Ours is getting pretty creepy. They’re buying blood from healthy young people to inject into sickly old fucks, and they’re gathering at ritzy gala events to learn how they too can become techno-vampires.
It’s called The Young Blood Project — that’s a nice ghoulish name, at least. A Florida doctor is carrying out a “clinical trial” which you can pay to be part of (a warning flag is already being thrown), in which you, if you’re old enough (hey, I qualify!) will be transfused with plasma obtained from young men and women. While I’m the right age, though, it’s apparently going to cost $285,000 to sign up. I dunno, man, get a bunch of blood or a Porsche 911 R? Decisions, decisions.
This “study” also has some serious design flaws.

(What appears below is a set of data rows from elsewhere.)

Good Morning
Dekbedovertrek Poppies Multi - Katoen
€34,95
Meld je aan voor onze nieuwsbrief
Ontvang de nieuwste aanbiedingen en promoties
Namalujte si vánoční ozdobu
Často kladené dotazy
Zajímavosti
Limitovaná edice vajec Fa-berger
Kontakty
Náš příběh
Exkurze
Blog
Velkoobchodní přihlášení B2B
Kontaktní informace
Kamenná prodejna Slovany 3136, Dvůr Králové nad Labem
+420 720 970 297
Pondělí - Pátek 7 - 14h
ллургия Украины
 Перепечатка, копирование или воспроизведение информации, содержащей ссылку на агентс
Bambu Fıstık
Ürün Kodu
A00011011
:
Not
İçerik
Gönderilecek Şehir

Mixed but intriguing evidence in mice doesn’t yet justify testing this idea in humans, much less charging them a huge sum to sign up. And the study uses neither blinding nor a placebo group, design elements considered essential for rigorous medical research.

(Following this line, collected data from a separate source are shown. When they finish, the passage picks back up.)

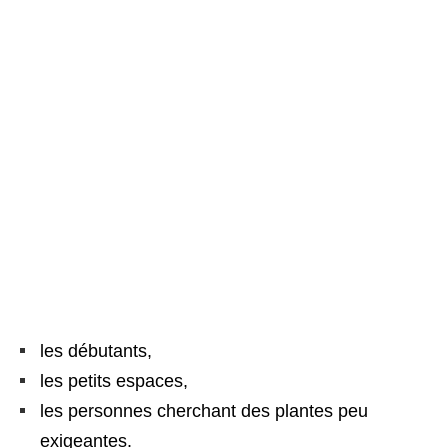
les débutants,
les petits espaces,
les personnes cherchant des plantes peu
exigeantes.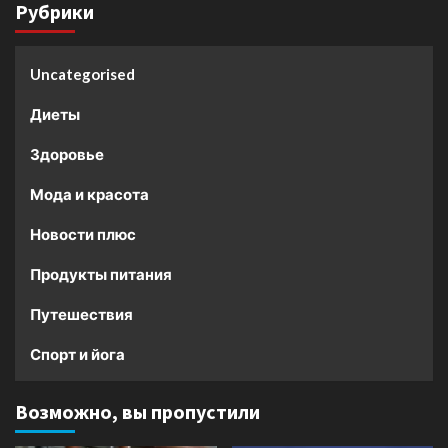
Рубрики
Uncategorised
Диеты
Здоровье
Мода и красота
Новости плюс
Продукты питания
Путешествия
Спорт и йога
Возможно, вы пропустили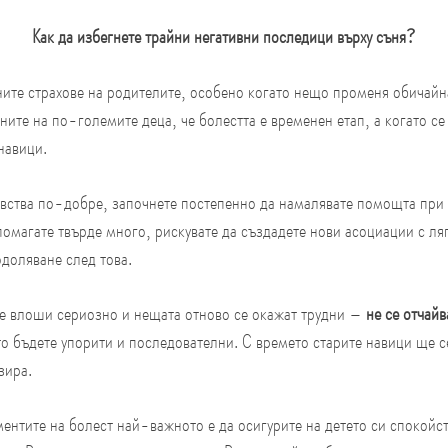
Как да избегнете трайни негативни последици върху съня?
ните страхове на родителите, особено когато нещо променя обичайна
ните на по-големите деца, че болестта е временен етап, а когато се
навици.
увства по-добре, започнете постепенно да намалявате помощта при 
омагате твърде много, рискувате да създадете нови асоциации с ляг
одоляване след това.
се влоши сериозно и нещата отново се окажат трудни – 
не се отчайв
о бъдете упорити и последователни. С времето старите навици ще се
зира.
ентите на болест най-важното е да осигурите на детето си спокойст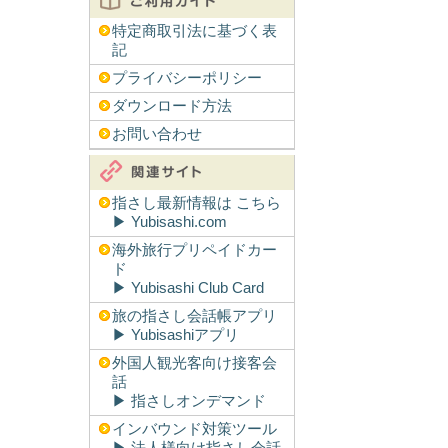
特定商取引法に基づく表
記
プライバシーポリシー
ダウンロード方法
お問い合わせ
指さし最新情報は こちら
▶︎ Yubisashi.com
海外旅行プリペイドカー
ド
▶︎ Yubisashi Club Card
旅の指さし会話帳アプリ
▶︎ Yubisashiアプリ
外国人観光客向け接客会
話
▶︎ 指さしオンデマンド
インバウンド対策ツール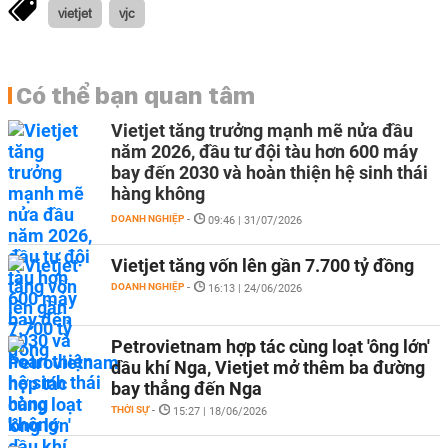
vietjet
vjc
Có thể bạn quan tâm
Vietjet tăng trưởng mạnh mẽ nửa đầu
năm 2026, đầu tư đội tàu hơn 600 máy
bay đến 2030 và hoàn thiện hệ sinh thái
hàng không
DOANH NGHIỆP
-
09:46 | 31/07/2026
Vietjet tăng vốn lên gần 7.700 tỷ đồng
DOANH NGHIỆP
-
16:13 | 24/06/2026
Petrovietnam hợp tác cùng loạt 'ông lớn'
dầu khí Nga, Vietjet mở thêm ba đường
bay thẳng đến Nga
THỜI SỰ
-
15:27 | 18/06/2026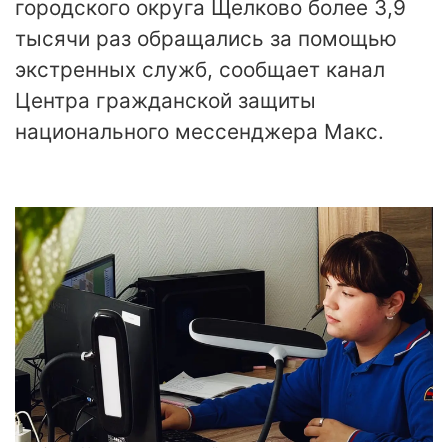
городского округа Щелково более 3,9
тысячи раз обращались за помощью
экстренных служб, сообщает канал
Центра гражданской защиты
национального мессенджера Макс.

“There is no way under heaven that they will be able to convincingly show whether this works or this doesn’t work. It’s a trial that is designed and destined to provide no valuable information,” said Dr. Steven Joffe, a pediatric oncologist and bioethicist at the University of Pennsylvania who performs bone marrow transplants. He called the scientific hypothesis “incredibly far-fetched.”

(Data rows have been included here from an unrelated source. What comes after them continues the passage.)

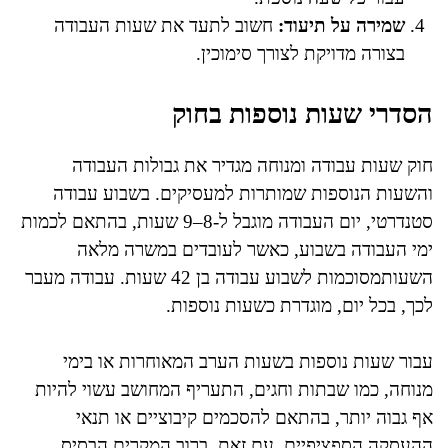
שמירה על תיעוד:
חשוב לתעד את שעות העבודה
בצורה מדויקת לצורך סימוכין.
הסדרי שעות נוספות בחוק
חוק שעות עבודה ומנוחה מגדיר את גבולות העבודה
והשעות הנוספות שמותרות למעסיקים. בשבוע עבודה
סטנדרטי, יום העבודה מוגבל ל-8–9 שעות, בהתאם לכמות
ימי העבודה בשבוע, כאשר לעובדים במשרה מלאה
השעותמסוכמות לשבוע עבודה בן 42 שעות. עבודה מעבר
לכך, בכל יום, מוגדרת כשעות נוספות.
עבור שעות נוספות בשעות הערב המאוחרות או בימי
מנוחה, כמו שבתות וחגים, התעריף המחושב עשוי להיות
אף גבוה יותר, בהתאם להסכמים קיבוציים או תנאי
ההעסקה הספציפיים. עם זאת, ברוב המקרים הבסיס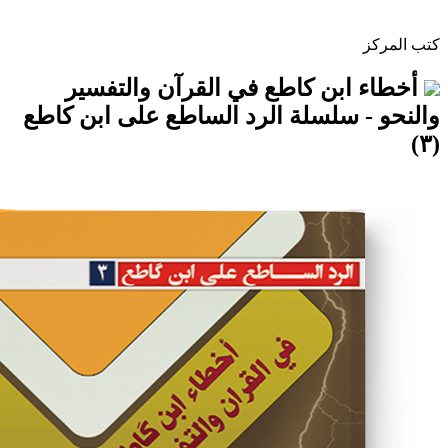
بن كاطع في القرآن والتفسير
 سلسلة الرد الساطع على ابن كاطع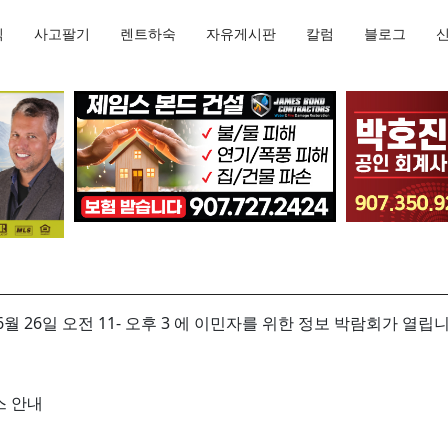
직
사고팔기
렌트하숙
자유게시판
칼럼
블로그
월 26일 오전 11- 오후 3 에 이민자를 위한 정보 박람회가 열립
스 안내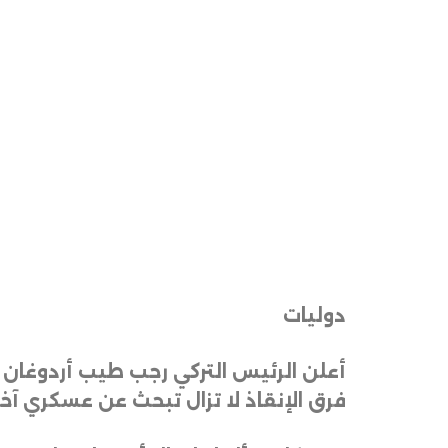
دوليات
فرق الإنقاذ لا تزال تبحث عن عسكري آ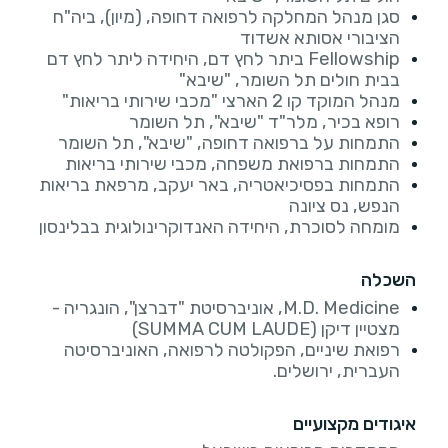
סגן מנהל המחלקה לרפואה דחופה, (מיון), ביה"ח
הציבורי אסותא אשדוד
Fellowship ביתר לחץ דם, היחידה ליתר לחץ דם
בבית חולים תל השומר, "שיבא"
מנהל המוקד קו 2 הארצי "מכבי שירותי בריאות"
רופא בכיר, מלר"ד "שיבא", תל השומר
התמחות על ברפואה דחופה, "שיבא", תל השומר
התמחות ברפואת משפחה, מכבי שירותי בריאות
התמחות בפסיכיאטריה, באר יעקב, מרפאת בריאות
הנפש, נס ציונה
מומחה לסוכרת, היחידה האנדוקרינולוגית בבלינסון
השכלה
M.D. Medicine, אוניברסיטת "דברצן", הונגריה -
מצטיין דיקן (SUMMA CUM LAUDE)
רפואת שיניים, הפקולטה לרפואה, האוניברסיטה
העברית, ירושלים.
איגודים מקצועיים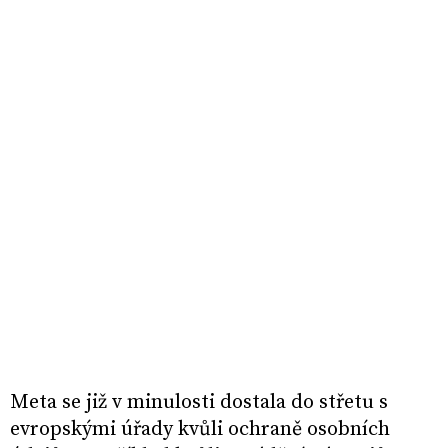
Meta se již v minulosti dostala do střetu s
evropskými úřady kvůli ochraně osobních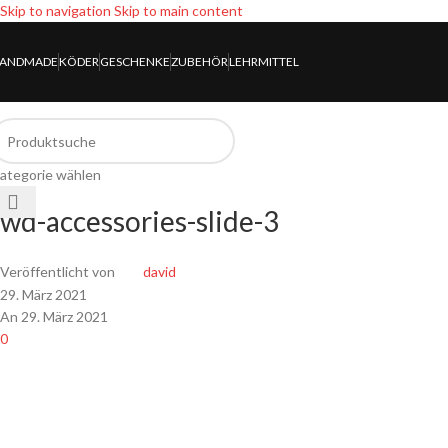
Skip to navigation
Skip to main content
ANDMADE
KÖDER
GESCHENKE
ZUBEHÖR
LEHRMITTEL
ategorie wählen
wd-accessories-slide-3
Veröffentlicht von
david
29. März 2021
An 29. März 2021
0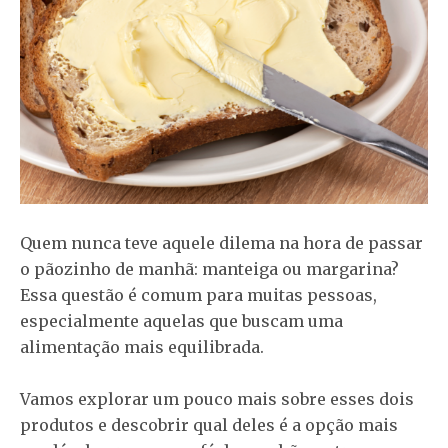
Quem nunca teve aquele dilema na hora de passar
o pãozinho de manhã: manteiga ou margarina?
Essa questão é comum para muitas pessoas,
especialmente aquelas que buscam uma
alimentação mais equilibrada.
Vamos explorar um pouco mais sobre esses dois
produtos e descobrir qual deles é a opção mais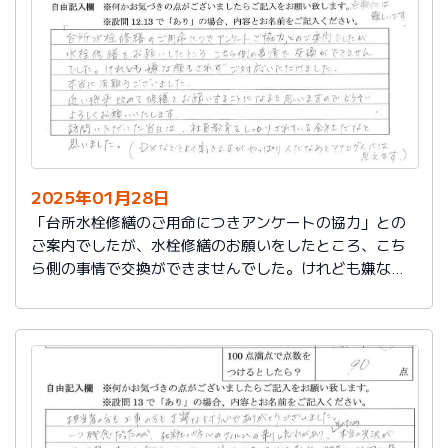
切に使う事が出来ました。新しいコンロも長～くきれい
に使いたいです。杉山さん、ありがとうございました。
又、何かあった時はよろしくお願いしますネ
2025年01月28日
「台所水栓修繕のご用命につきアンケートの協力」との
ご案内でしたが、水栓修繕のお願いをしたところ、こち
ら側の事情で交換ができませんでした。けれども嫌な顔
もされずご対応いただけました。
本当に有難うございました。
近い将来、改めて修繕をお願いすることになると思いま
すので、どうぞよろしくお願いいたします。
訪問いただいた当日は、社員教育をしっかりされている
会社だなと思いました。（DXなどとよく聞きますが、や
っぱり人だなぁとアナログ人には思えます）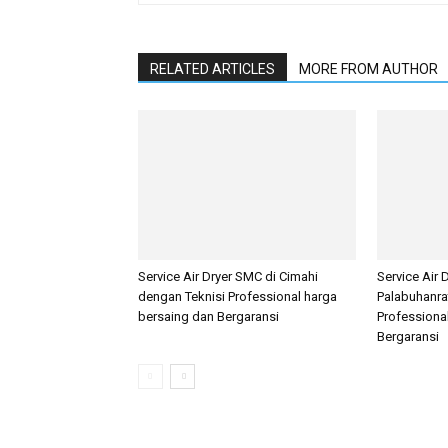
RELATED ARTICLES
MORE FROM AUTHOR
Service Air Dryer SMC di Cimahi
Service Air 
dengan Teknisi Professional harga
Palabuhanra
bersaing dan Bergaransi
Professiona
Bergaransi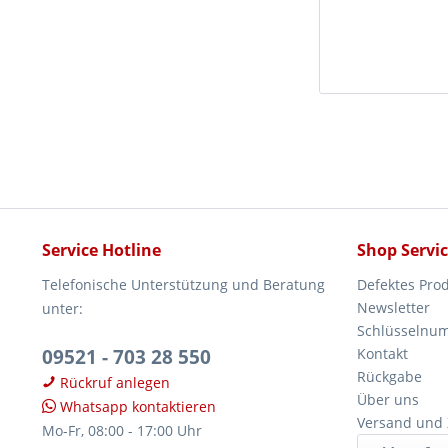
Service Hotline
Shop Servi
Telefonische Unterstützung und Beratung
Defektes Pro
Newsletter
unter:
Schlüsselnu
09521 - 703 28 550
Kontakt
Rückgabe
Rückruf anlegen
Über uns
Whatsapp kontaktieren
Versand und
Mo-Fr, 08:00 - 17:00 Uhr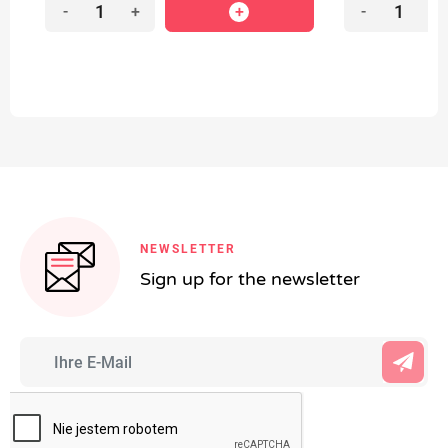
-
+
-
+
NEWSLETTER
Sign up for the newsletter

Really, it probably isn’t going to work.
Maharaj has not published any animal studies testing the procedure he’s proposing to try in humans. He did, however, publish a paper last year documenting a study in which he infused three cancer patients with white blood cells from young donors who had been injected with G-CSF. The trial was originally intended to enroll 29 patients, but Maharaj did not answer questions about why the paper featured results from only three of them.
Asked by STAT for citations in the published literature that provide the scientific basis for his new trial, Maharaj pointed to six studies. One was conducted on human cells in lab dishes. The other five were conducted in mice; they found that, after being exposed to the blood of young mice, old mice had less abnormal thickening of their heart, grew more nervous tissue, and saw improved cognitive function, among other changes.
Man, in the old days all you needed to become a vampire was to get bitten by a creepy old fuck in a cape. Now you gotta be rich, you’ve got to shuttle to Florida once a month, you have to get all these needles, and then at the end you get to hope that maybe you’ll be able to name the camel on a cognitive assessment test.
That settles it, I’m going for the Porsche. Can one of you break the news to my wife that I’m planning to spend 10 years salary on a penismobile?